> _Work to be completed_
Set down the following lines verbatim, omitting the pictures from your answer.

Lines contained in a dataset

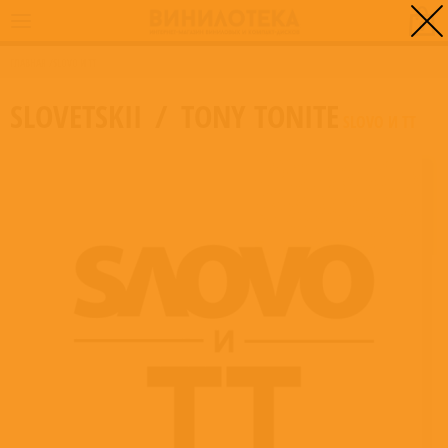
0
ГЛАВНАЯ
/
SLOVO И TT
SLOVETSKII
/
TONY TONITE
SLOVO И TT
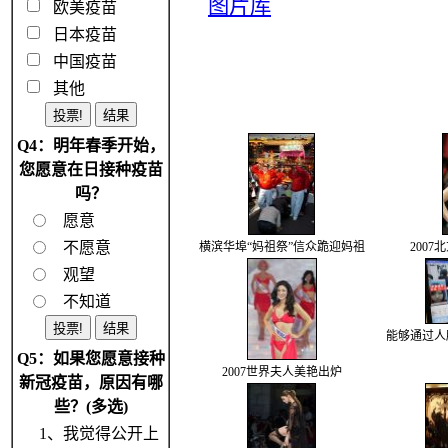
图片库
欧美疫苗
日本疫苗
中国疫苗
其他
Q4：明年春季开始，
您愿意在日接种疫苗
吗？
愿意
不愿意
横滨华埠“妈祖祭”信众跪迎妈祖
200
观望
不知道
能够通过人
Q5：如果您愿意接种
2007世界夫人美艳出炉
新冠疫苗，原因有哪
些？(多选)
1、我觉得公开上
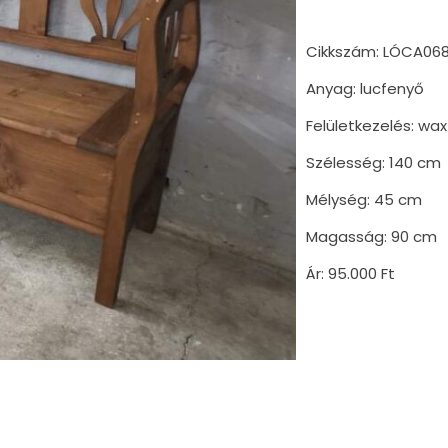
Cikkszám: LÓCA06
Anyag: lucfenyő
Felületkezelés: wax
Szélesség: 140 cm
Mélység: 45 cm
Magasság: 90 cm
Ár: 95.000 Ft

> _Answer to this problem_
0
ГЛАВНАЯ
/
SLOVO И TT
SLOVETSKII
/
TONY TONITE
SLOVO И TT
图片库
欧美疫苗
日本疫苗
中国疫苗
其他
Q4：明年春季开始，
您愿意在日接种疫苗
吗？
愿意
不愿意
横滨华埠“妈祖祭”信众跪迎妈祖
200
观望
不知道
能够通过人
Q5：如果您愿意接种
2007世界夫人美艳出炉
新冠疫苗，原因有哪
些？(多选)
1、我觉得公开上
Cikkszám: LÓCA06
Anyag: lucfenyő
Felületkezelés: wax
Szélesség: 140 cm
Mélység: 45 cm
Magasság: 90 cm
Ár: 95.000 Ft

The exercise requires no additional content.